Choosing not to operate often carries high risks. It is unlikely that delaying surgery for extensive medical or cardiac evaluation is of value, but little evidence exists on this topic. Whether to operate at midnight, within hours of a fracture, or to wait until the morning is also unanswered and must be judged on the basis of local hospital conditions.

The authors do not address the choice of surgical procedure, claiming it is in the surgeon's domain, but the decision should have medical input. Weighing the risks and benefits of pinning compared with hemiarthroplasty depends on the medical stability of the patient as judged by the medical consultant (2).

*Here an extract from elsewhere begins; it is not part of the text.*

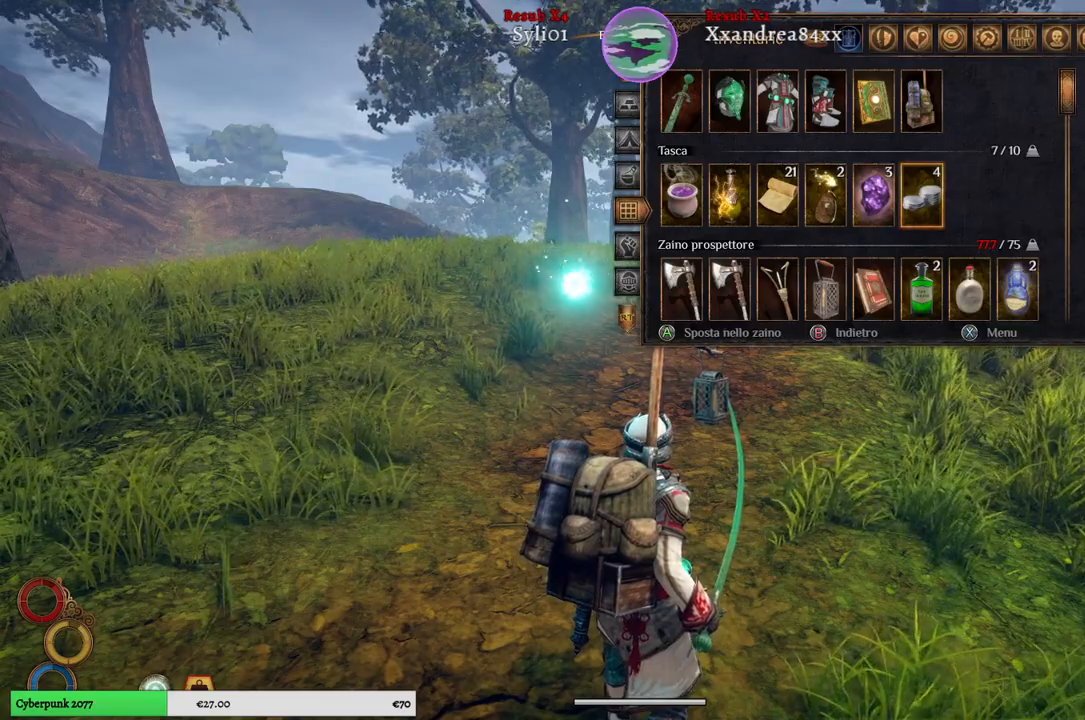
{"buttons": [], "left_stick": "center", "right_stick": "center", "events": [[17, "X", "up"]]}
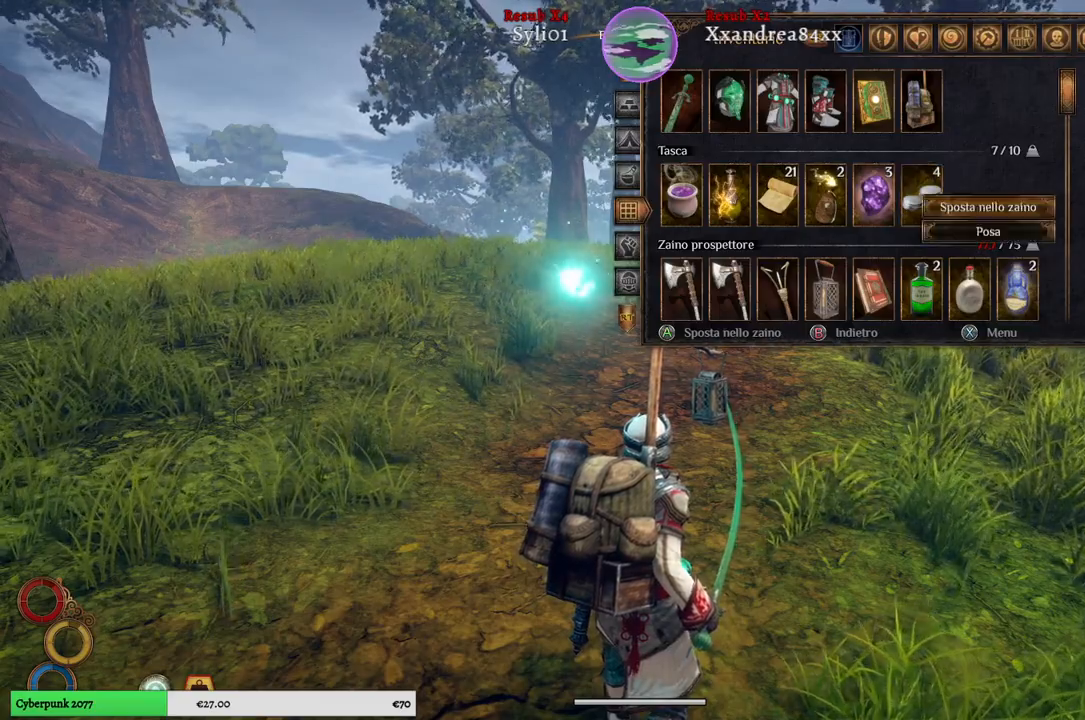
{"buttons": [], "left_stick": "center", "right_stick": "center", "events": [[167, "A", "down"], [250, "A", "up"]]}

The evidence summarized by the authors on fall prevention is important, but osteoporosis evaluation and treatment are not covered. Surgeons do not currently evaluate patients with hip fractures for osteoporosis (Earl Bogoch presentation, Women's Health Matters Forum, Toronto, Ontario, Canada; January 1998); however, medical consultants should.

John A. Robbins, MD
University of California, DavisSacramento, California, USA


1. Detsky AS, Abrams HB, Forbath N, Scott JG, Hilliard JR. Cardiac assessment for patients undergoing noncardiac surgery. A multifactorial clinical risk index. Arch Intern Med. 1986;146:2131-4.

2. Soreide O, Alho A, Rietti D. Internal fixation versus endoprosthesis in the treatment of femoral neck fractures in the elderly. A prospective analysis of the comparative costs and the consumption of hospital resources. Acta Orthop Scand. 1980;51:827-31.